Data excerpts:
───

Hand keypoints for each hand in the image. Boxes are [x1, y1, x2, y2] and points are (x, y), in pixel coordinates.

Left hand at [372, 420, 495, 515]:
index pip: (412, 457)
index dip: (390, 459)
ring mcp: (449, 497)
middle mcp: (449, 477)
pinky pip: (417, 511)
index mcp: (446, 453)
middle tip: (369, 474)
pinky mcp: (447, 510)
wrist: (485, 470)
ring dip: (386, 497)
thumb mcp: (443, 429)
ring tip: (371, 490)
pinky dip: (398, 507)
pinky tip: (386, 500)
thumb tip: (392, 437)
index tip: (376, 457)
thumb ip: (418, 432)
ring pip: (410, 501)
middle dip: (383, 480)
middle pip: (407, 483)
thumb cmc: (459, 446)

───

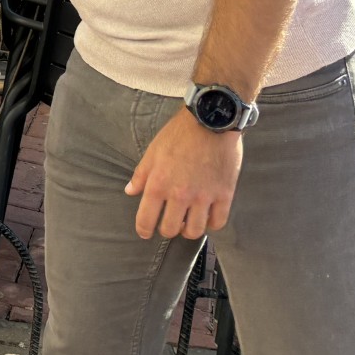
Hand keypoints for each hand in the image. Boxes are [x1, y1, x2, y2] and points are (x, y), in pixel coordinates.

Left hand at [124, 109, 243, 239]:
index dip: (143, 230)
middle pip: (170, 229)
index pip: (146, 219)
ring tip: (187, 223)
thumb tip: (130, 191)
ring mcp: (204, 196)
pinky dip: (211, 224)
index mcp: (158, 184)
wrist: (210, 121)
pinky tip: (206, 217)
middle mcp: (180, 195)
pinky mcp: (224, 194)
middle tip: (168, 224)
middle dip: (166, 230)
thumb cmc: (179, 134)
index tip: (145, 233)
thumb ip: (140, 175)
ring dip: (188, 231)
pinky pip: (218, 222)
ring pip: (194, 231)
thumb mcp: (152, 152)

───

» **AIM OF THE EXERCISE**: Using the records above, set down exactly the lines from the one with "wrist: (485, 470)" through the one with "thumb cmc: (459, 446)", inclusive, and nothing more.

» **RESULT**:
wrist: (485, 470)
ring dip: (386, 497)
thumb mcp: (443, 429)
ring tip: (371, 490)
pinky dip: (398, 507)
pinky tip: (386, 500)
thumb tip: (392, 437)
index tip: (376, 457)
thumb ip: (418, 432)
ring pip: (410, 501)
middle dip: (383, 480)
middle pip: (407, 483)
thumb cmc: (459, 446)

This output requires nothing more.